## [Information shown]
= = = = =
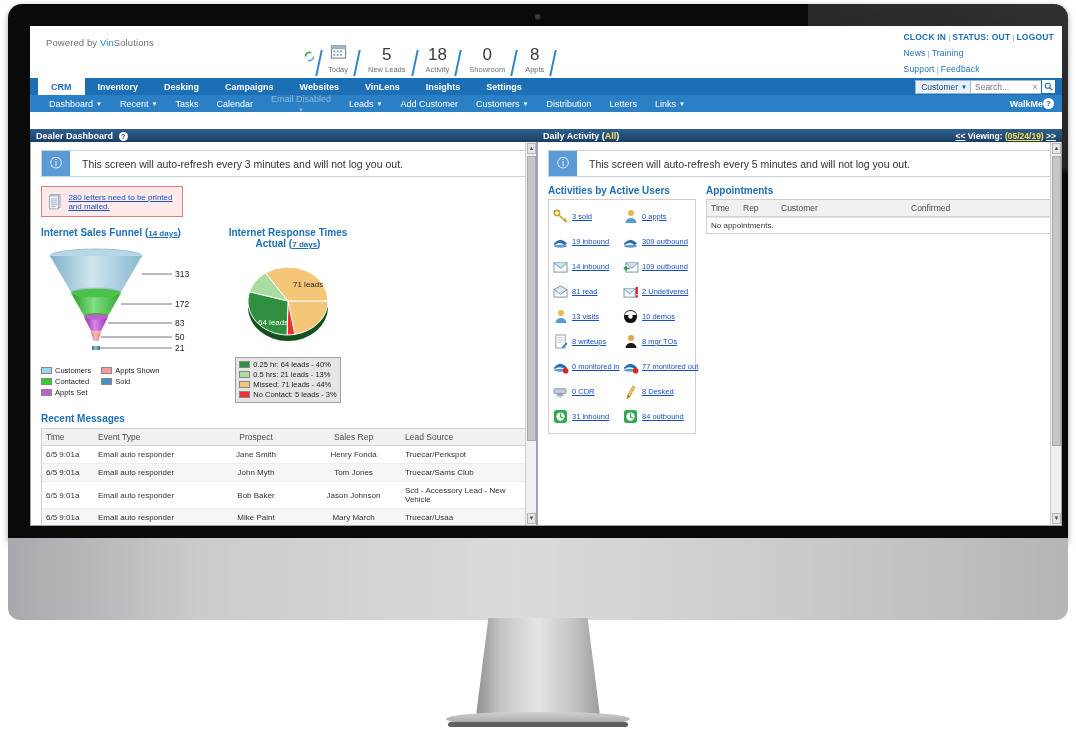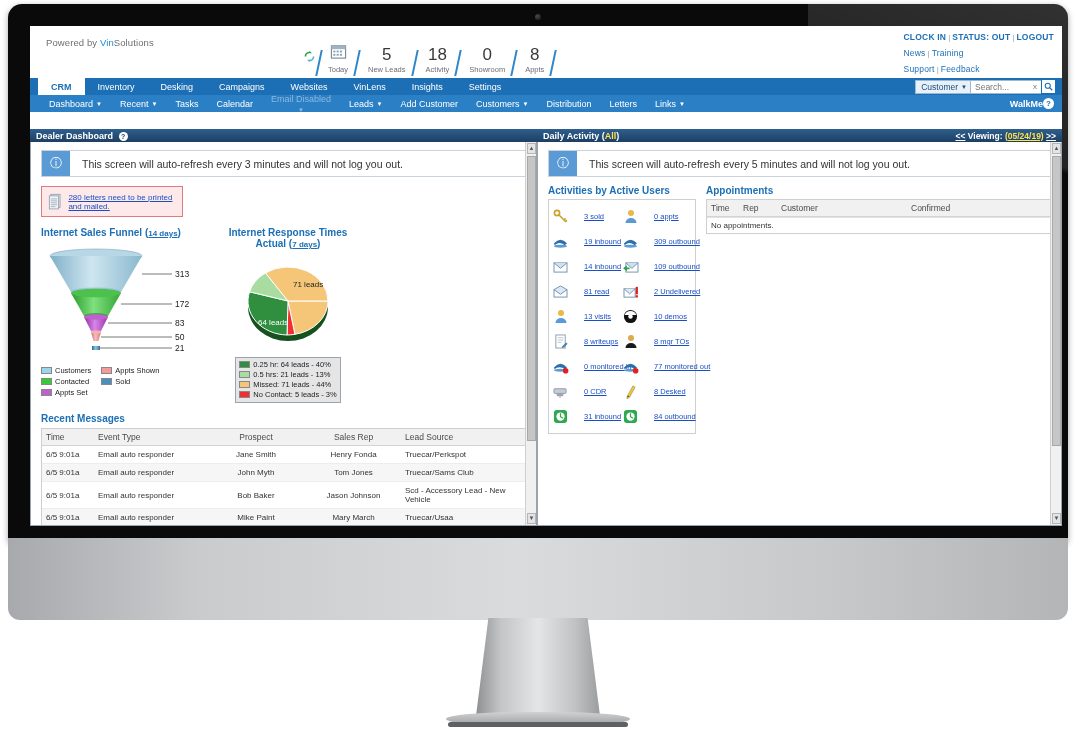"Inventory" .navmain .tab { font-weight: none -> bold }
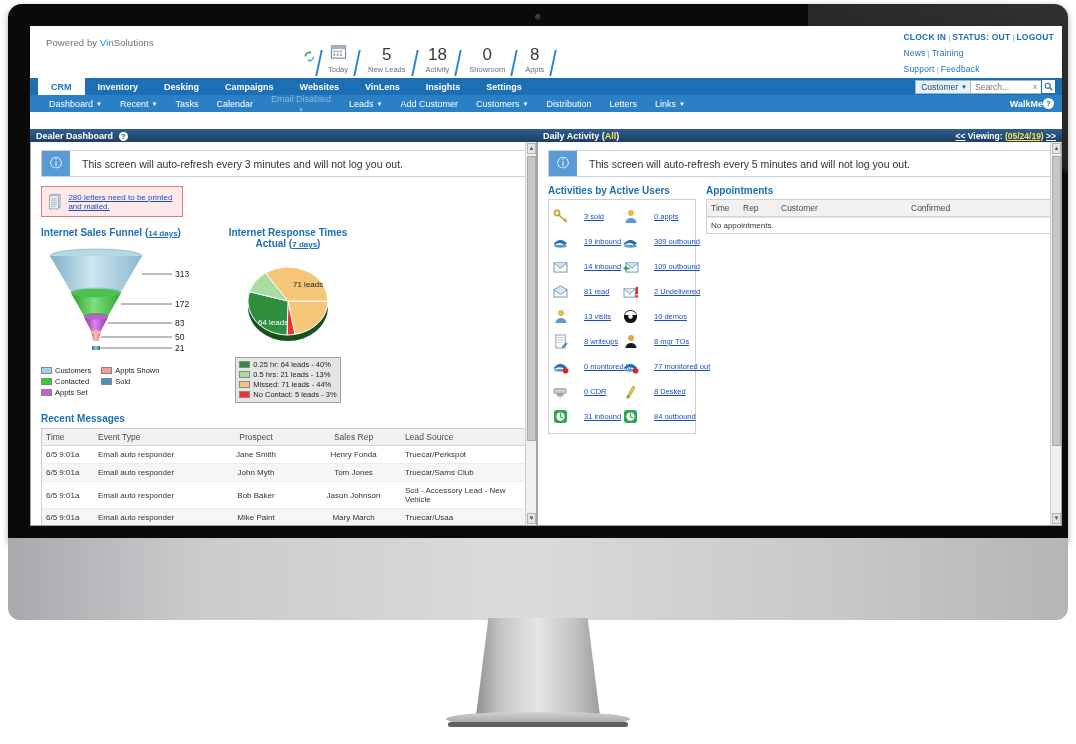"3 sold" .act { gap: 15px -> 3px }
= = = = =
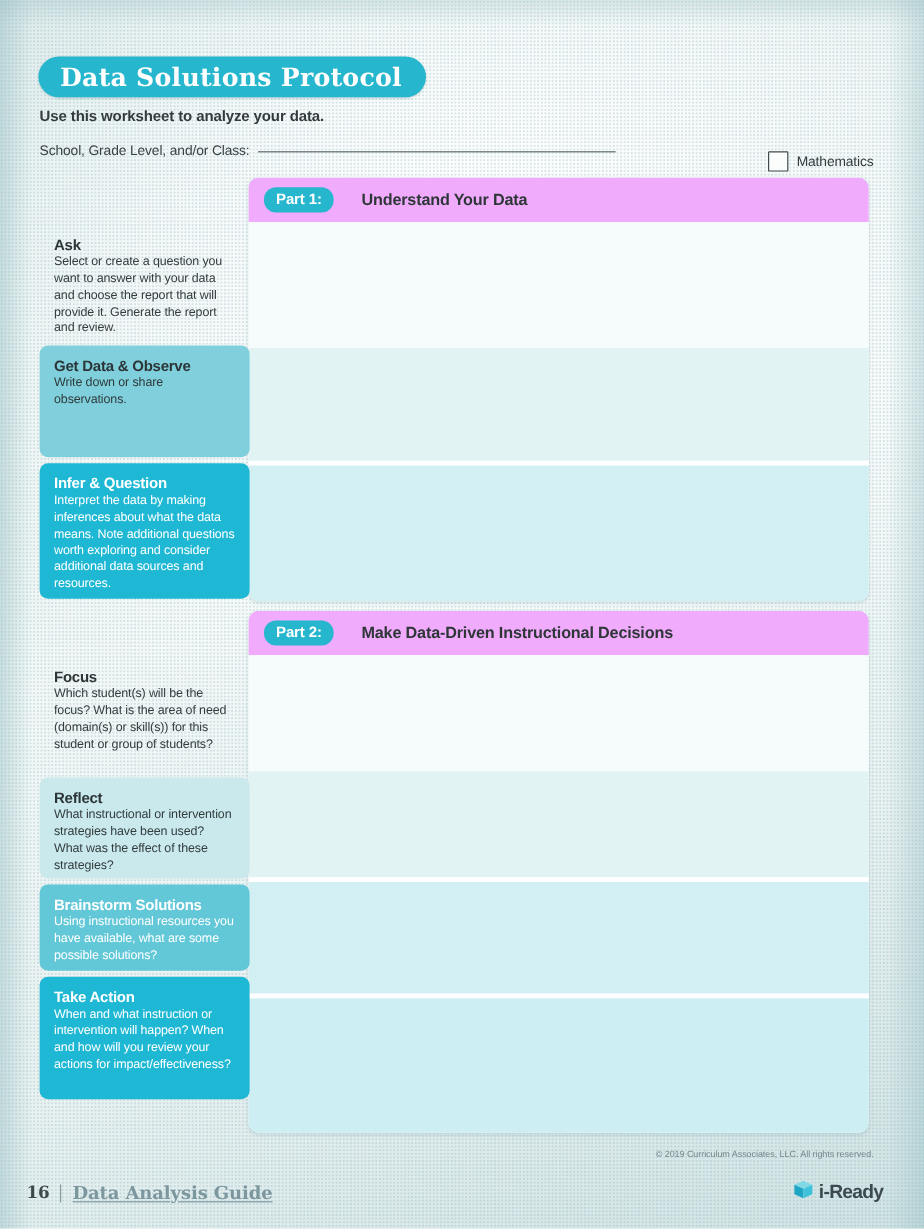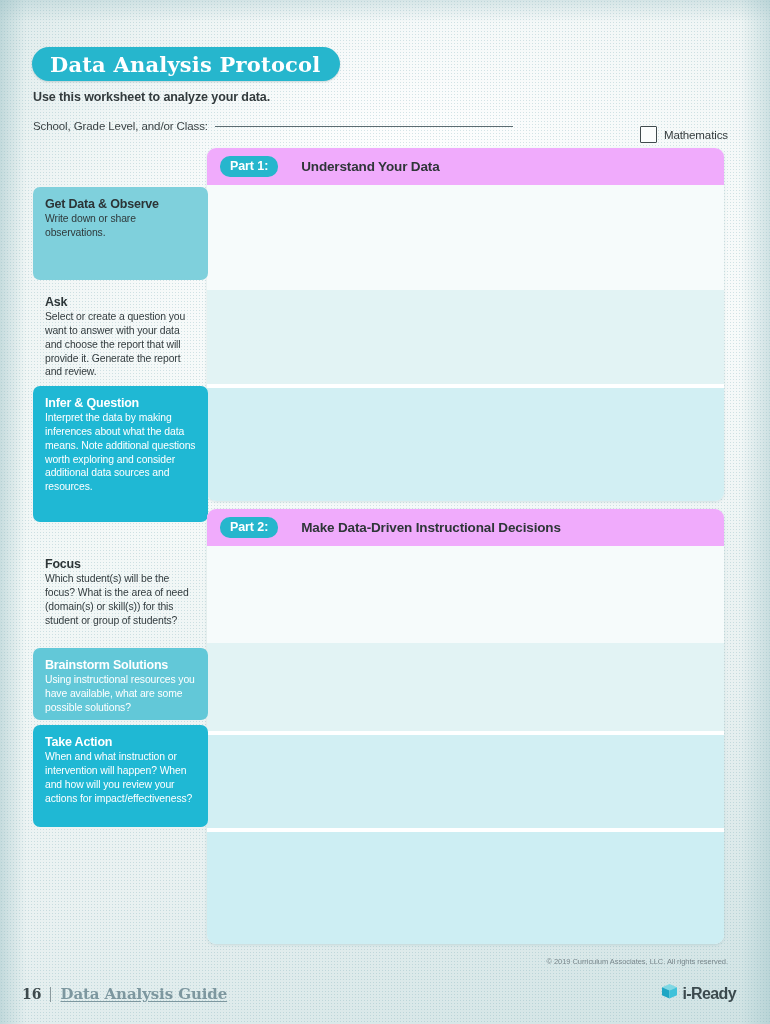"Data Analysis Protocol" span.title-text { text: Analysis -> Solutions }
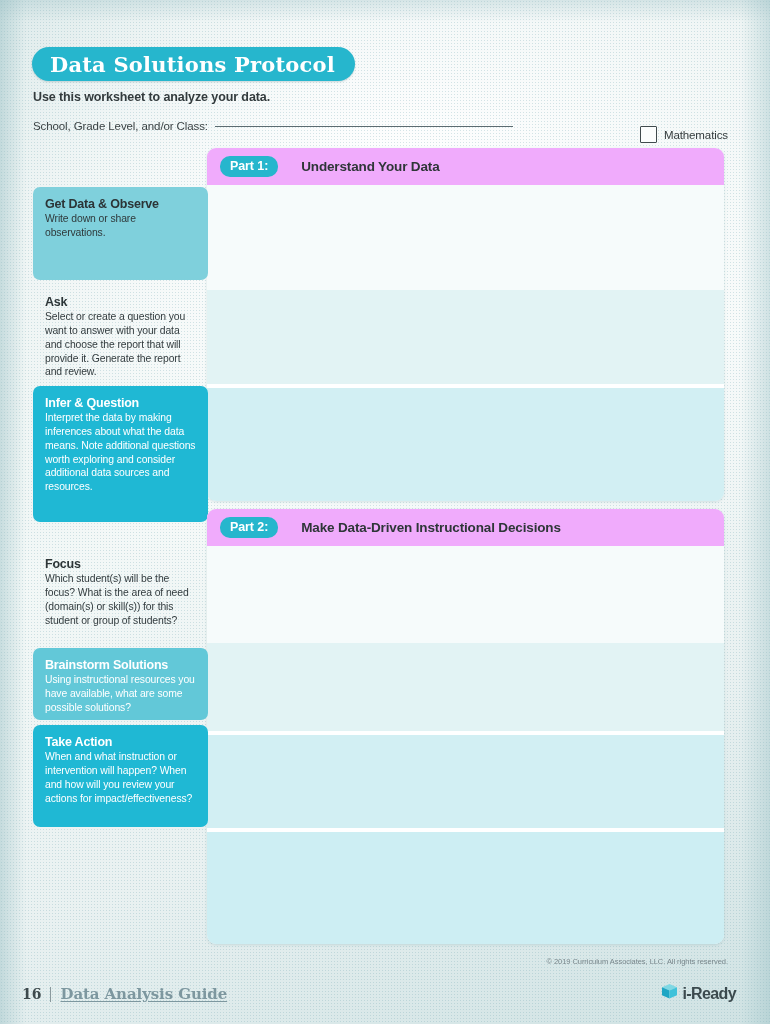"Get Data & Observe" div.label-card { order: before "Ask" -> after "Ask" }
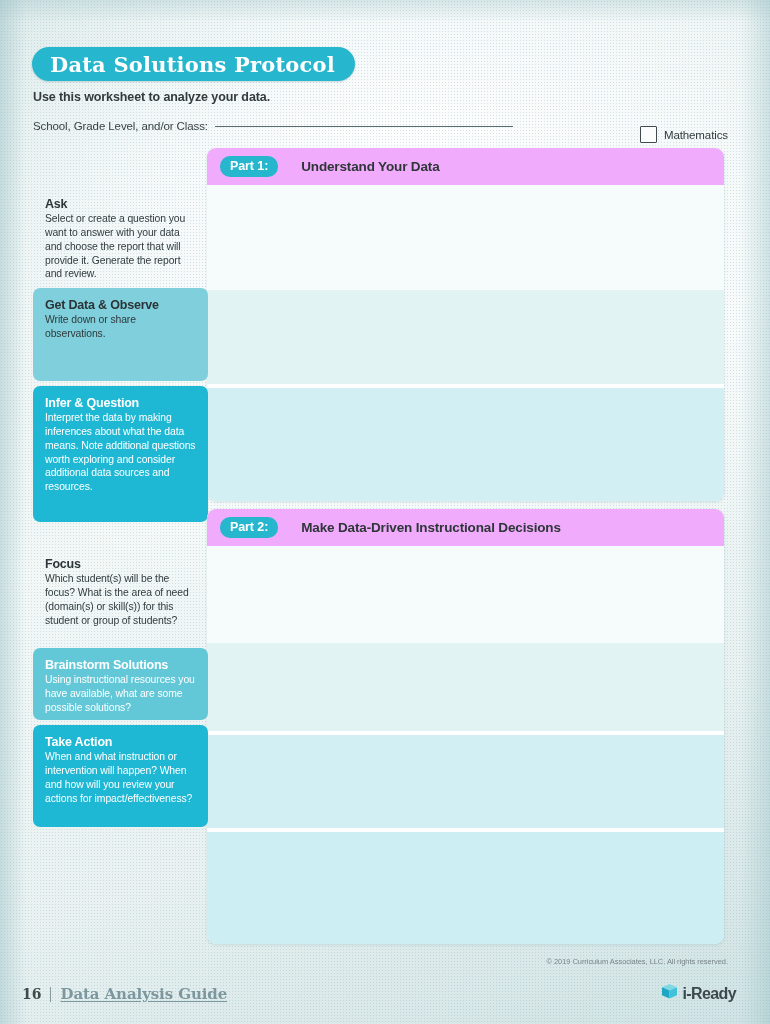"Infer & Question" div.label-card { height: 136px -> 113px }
= = = = =
## [Task to carry out]
Restate word for word the lines of the data above that begin at the line with "text: Analysis ->" and end at the line with "height: 136px ->", keeping both ends and dropping every picture.

## [Solution for this task]
"Data Analysis Protocol" span.title-text { text: Analysis -> Solutions }
"Get Data & Observe" div.label-card { order: before "Ask" -> after "Ask" }
"Infer & Question" div.label-card { height: 136px -> 113px }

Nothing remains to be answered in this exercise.